(PROVIDED PASSAGE Opens)

He began attending the private boarding school in Valence d'Agen, but he was very aware that his parents were making considerable sacrifices both in terms of paying for his education and also for not having his assistance in the fields. He began learning Latin and his performance in all his subjects was excellent.
Graduating from the school in Valence d'Agen he began his studies at the University of Toulouse obtaining his Bachelor of Science degree from that university in 1870. He received two further degrees: in physics in 1874, and in mathematics in 1876. During this time, he taught at a boarding school to finance his studies.
He caught the attention of one of his teachers, Félix Tisserand, and was appointed by him in 1877 to the post of assistant astronomer at the Toulouse Observatory, after he had graduated from the École d'Astronomie in Paris. Here he was put in charge of the meridian instrument. Tisserand was made Director of the Paris Observatory, bringing Bigourdan to Paris with him in 1879. In Paris, Bigourdan had the opportunity to take charge of the great equatorial telescope. In addition to other work that he was undertaking, he worked on his doctoral thesis which he submitted in 1886. He was awarded the degree for his thesis Sur l'équation personnelle dans les mesures d'étoiles doubles Ⓣ in which he studied measurements of 2800 double stars. It was at the Paris Observatory that he spent many years verifying the positions of 6380 nebulae. It was his aim to determine by visual observations the accurate positions of all the known nebulae of the northern hemisphere. He wanted to set a basis for future studies of the 'proper motion' of nebulae. This turned out to be in vain since distant nebulae will not show any proper motion. Percy MacMahon, in his Gold Medal address , explains that Bigourdan:-
... had before him in 1884 a mass of catalogues and separate memoirs concerning nebulae. Many of the observations that had been recorded had no pretensions to precision in measurement. Some that were precise according to views held in regard to precision at the time they were made could not be regarded as such at the present day. He gives a list of observations which may be regarded as being more or less precise. ... The list contains about 150 names. He also found that as the observations had been made by telescopes involving a wide range of optical power, it was difficult to compare the objects observed or even broadly to classify them. Further, many of the nebulae had not been re-observed for a great many years, and then only with instruments of small power. He therefore resolved in 1884 to observe the whole of the nebulae visible in the latitude of Paris with the equatorial of 0.31 m. aperture installed in the Paris Observatory. ... The Medallist's labours of observation terminated after twenty-five years in 1909, when 6380 nebulae had been duly recorded.Despite the impossible aim of detecting proper motion, his list of achievements while in Paris is not short. He discovered his only asteroid, 390 Alma in 1894; he identified around 500 new objects; his observations were published in 5 volumes of the Annales of the Paris Observatory occupying no fewer than 3000 pages. He also included a history of the discoveries and previous observations of the nebulae he worked on.

(PROVIDED PASSAGE Closes)
(SOURCE MATERIAL Opens)

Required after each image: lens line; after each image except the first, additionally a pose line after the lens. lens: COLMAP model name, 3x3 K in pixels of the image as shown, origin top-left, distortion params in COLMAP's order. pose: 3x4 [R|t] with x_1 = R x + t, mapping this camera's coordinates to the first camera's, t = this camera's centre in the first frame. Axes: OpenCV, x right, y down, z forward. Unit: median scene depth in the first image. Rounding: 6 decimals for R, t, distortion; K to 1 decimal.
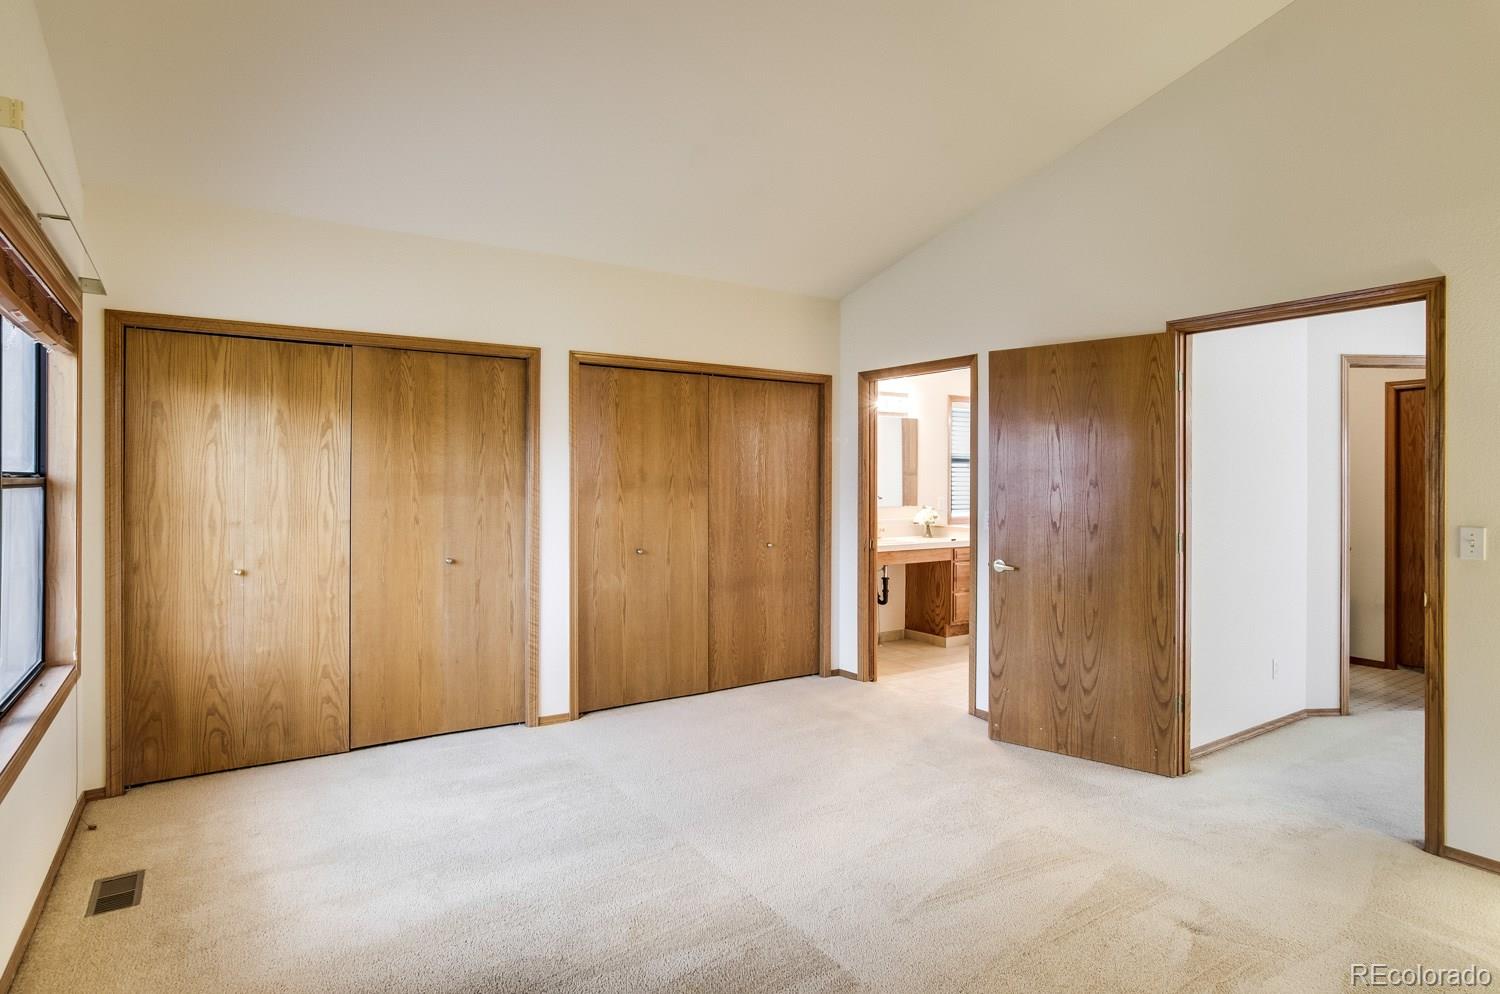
lens RADIAL K [[804.4, 0, 747.4], [0, 804.4, 473.6], [0, 0, 1]] dist [-0.033026, 0.000657]
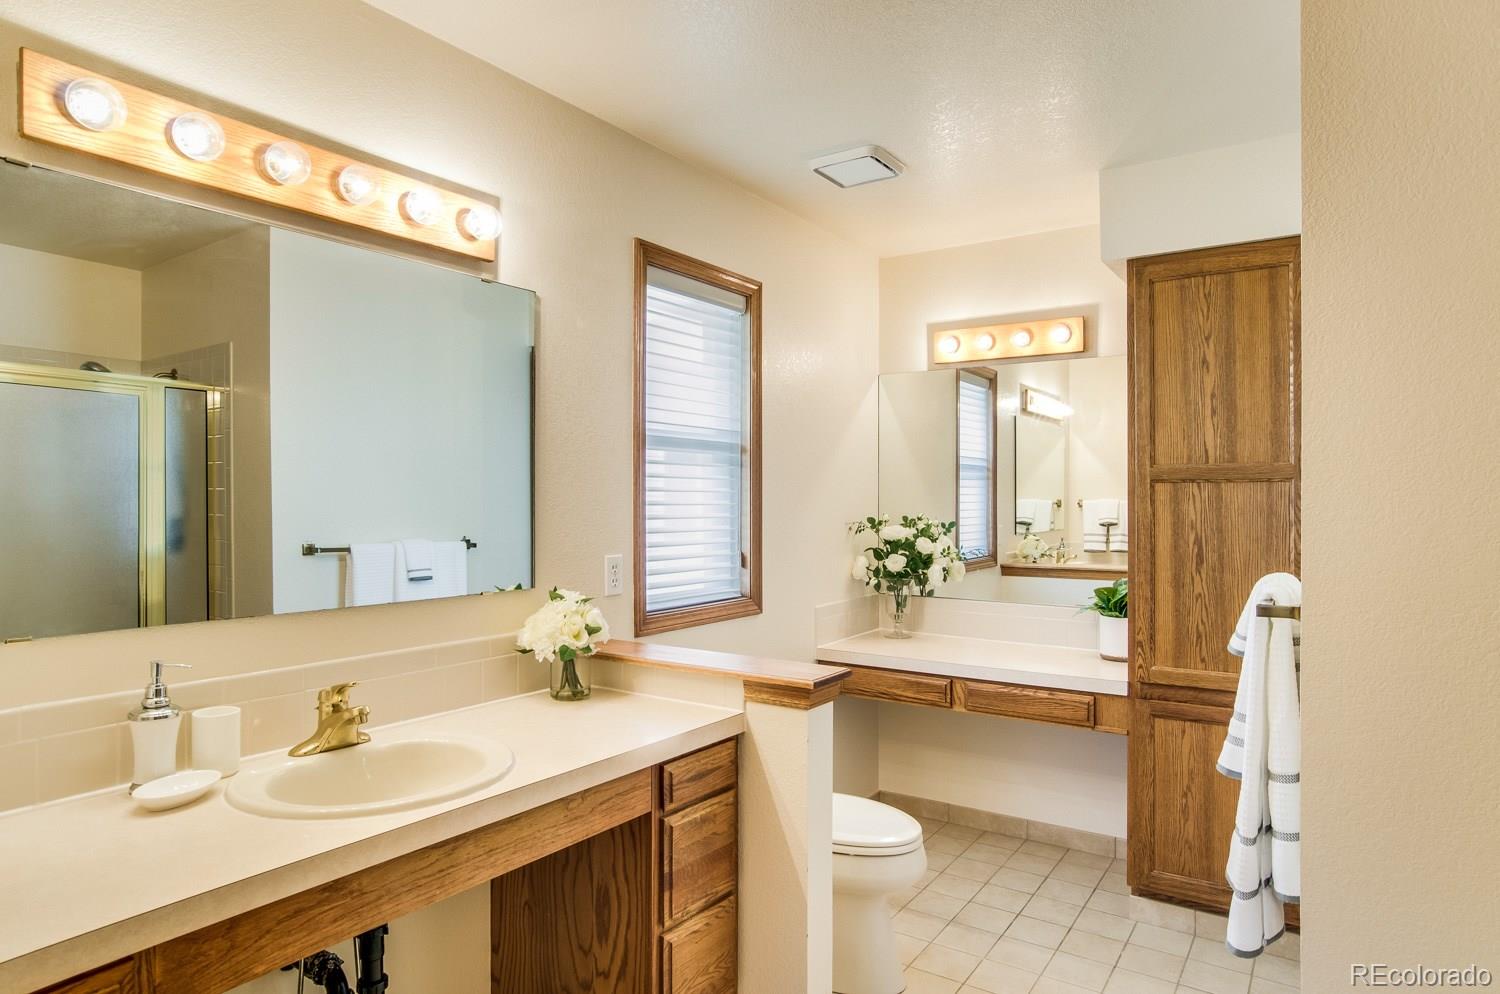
lens RADIAL K [[876.4, 0, 752.7], [0, 876.4, 480.9], [0, 0, 1]] dist [-0.066416, 0.047099]
pose [[0.926815, 0.001726, 0.375514, 0.298473], [0.003002, 0.999923, -0.012007, 0.009399], [-0.375506, 0.012256, 0.926739, 1.211552]]
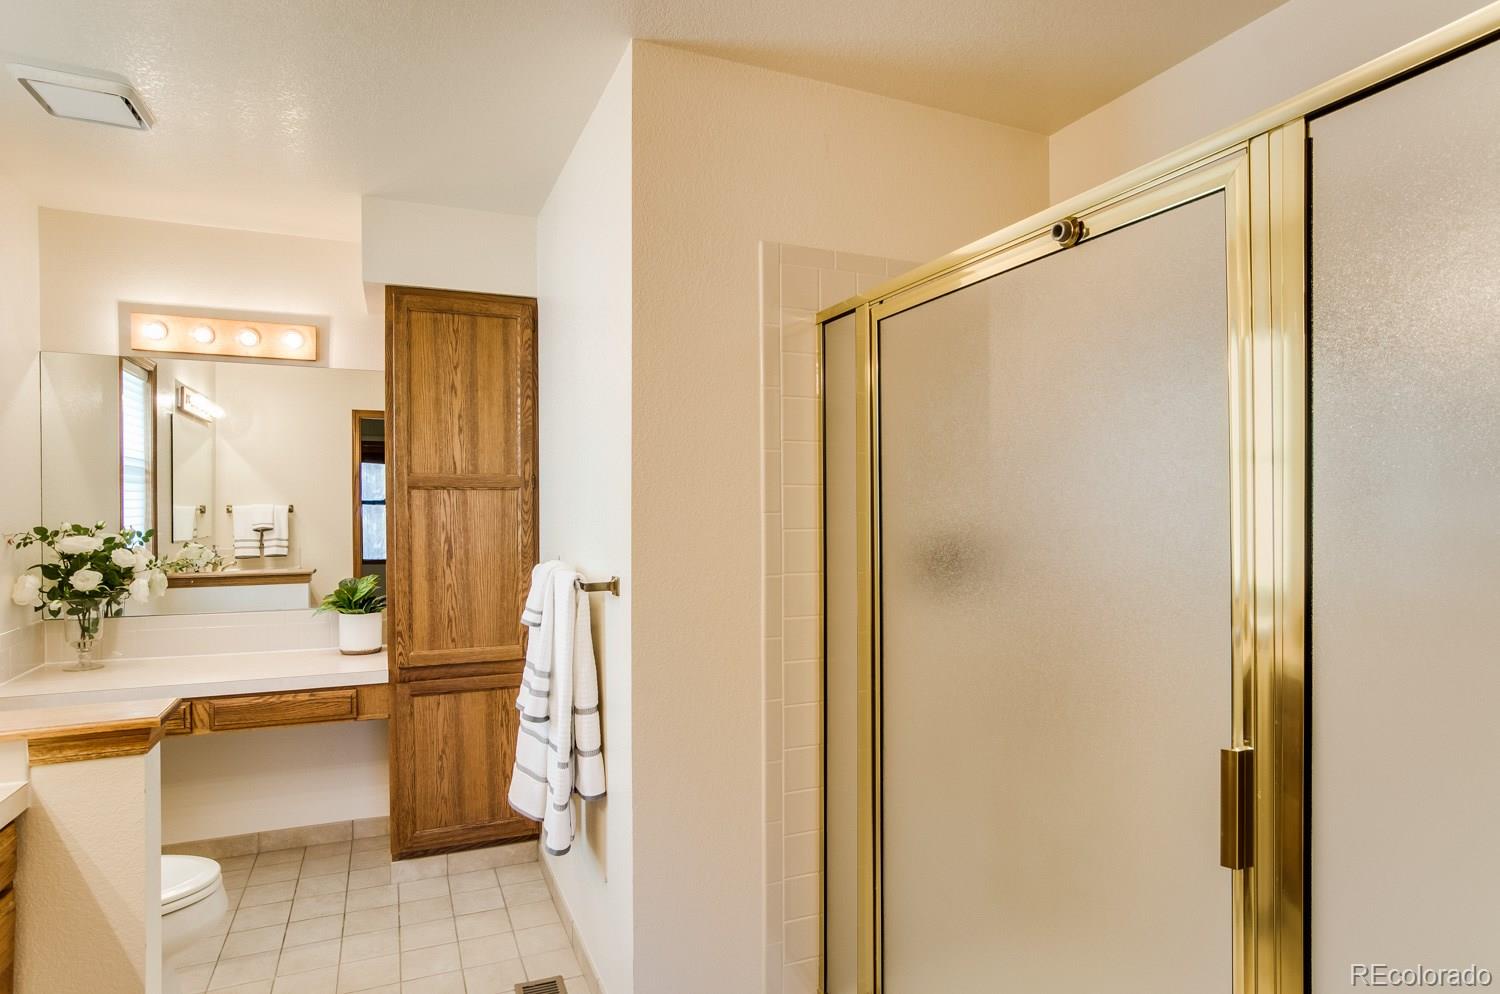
lens RADIAL K [[820.9, 0, 740.8], [0, 820.9, 496.9], [0, 0, 1]] dist [-0.048132, 0.036630]
pose [[0.180175, 0.001536, 0.983633, 0.189449], [-0.003135, 0.999995, -0.000987, 0.010081], [-0.983630, -0.002905, 0.180179, 1.306400]]
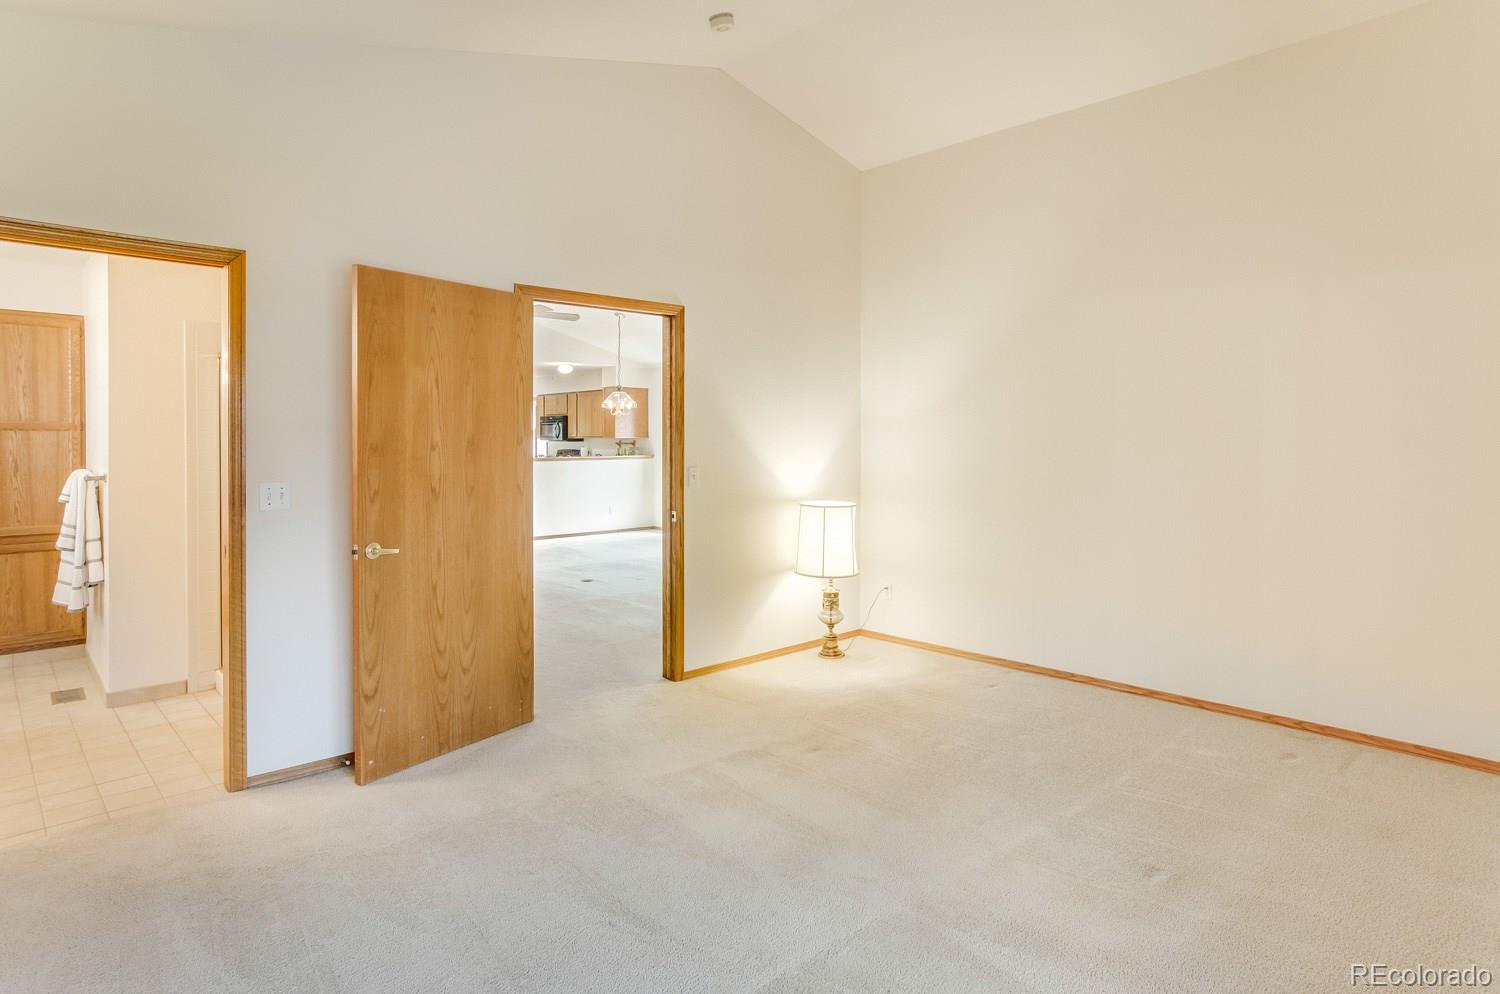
lens RADIAL K [[834.2, 0, 744.6], [0, 834.2, 439.2], [0, 0, 1]] dist [-0.040087, 0.039843]
pose [[-0.158748, -0.005418, 0.987304, -0.537766], [-0.007556, 0.999962, 0.004273, 0.002998], [-0.987290, -0.006782, -0.158783, 0.813026]]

(SOURCE MATERIAL Closes)

TASKS AND EXERCISES ->
(a) In the Bigourdan passage, copy everything from "He began attending" down to "subjects was excellent.", keeping every word unchanged.
(b) According to the Bigourdan passage, in what year did he discover the asteroid 390 Alma?
(c) Render this sentence from the Bigourdan passage in Spanish: "Tisserand was made Director of the Paris Observatory, bringing Bigourdan to Paris with him in 1879."

SOLVED TASKS ->
(a)
He began attending the private boarding school in Valence d'Agen, but he was very aware that his parents were making considerable sacrifices both in terms of paying for his education and also for not having his assistance in the fields. He began learning Latin and his performance in all his subjects was excellent.

(b) 1894

(c) Tisserand fue nombrado director del Observatorio de París y llevó consigo a Bigourdan a París en 1879.